Start of Block
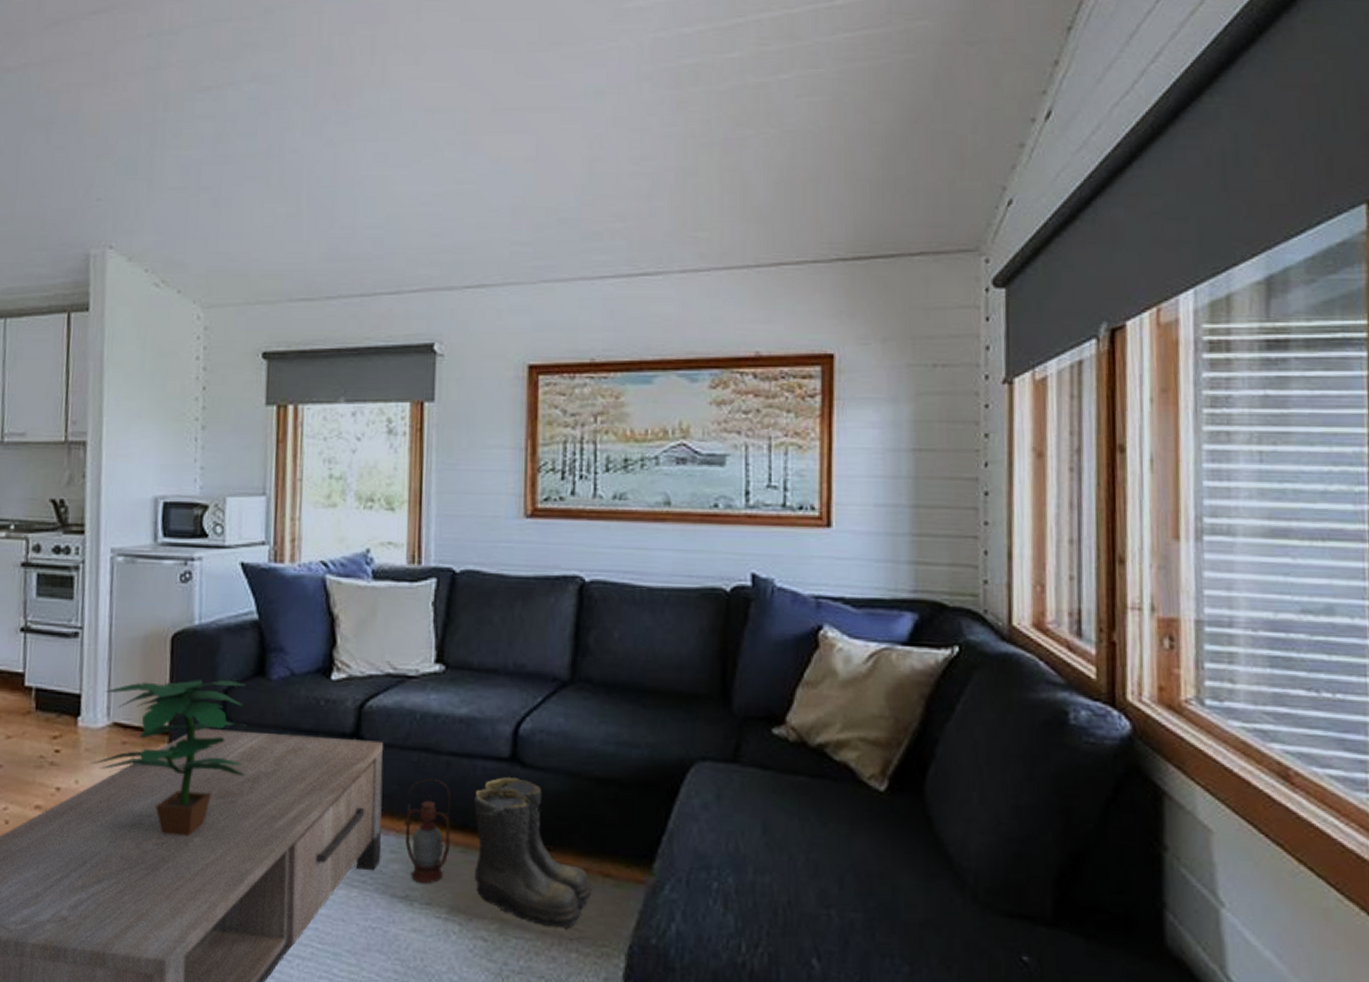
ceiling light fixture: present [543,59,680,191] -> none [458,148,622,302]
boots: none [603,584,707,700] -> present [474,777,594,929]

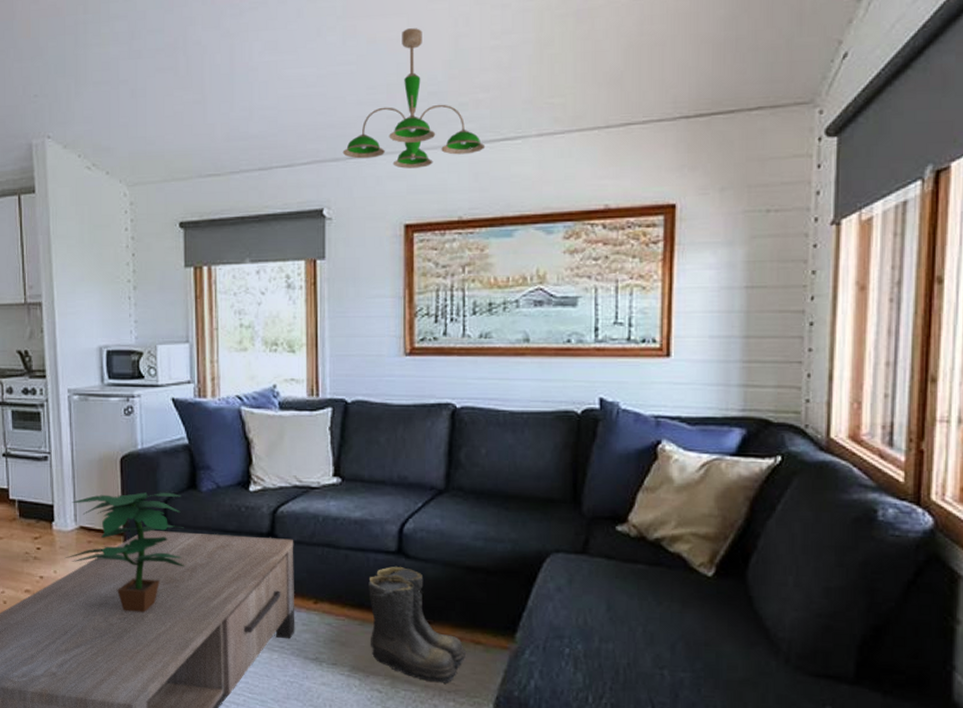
lantern: present [405,778,451,885] -> none [313,568,350,650]
ceiling light fixture: none [458,148,622,302] -> present [342,28,486,169]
End of Block
## PROBLEM REQUIREMENTS
Write out, please, the lines of the listing above from the one with "boots: none [603,584,707,700]" through the very last, exactly as given and with no pictures.

## TASK RESPONSE
boots: none [603,584,707,700] -> present [474,777,594,929]

lantern: present [405,778,451,885] -> none [313,568,350,650]
ceiling light fixture: none [458,148,622,302] -> present [342,28,486,169]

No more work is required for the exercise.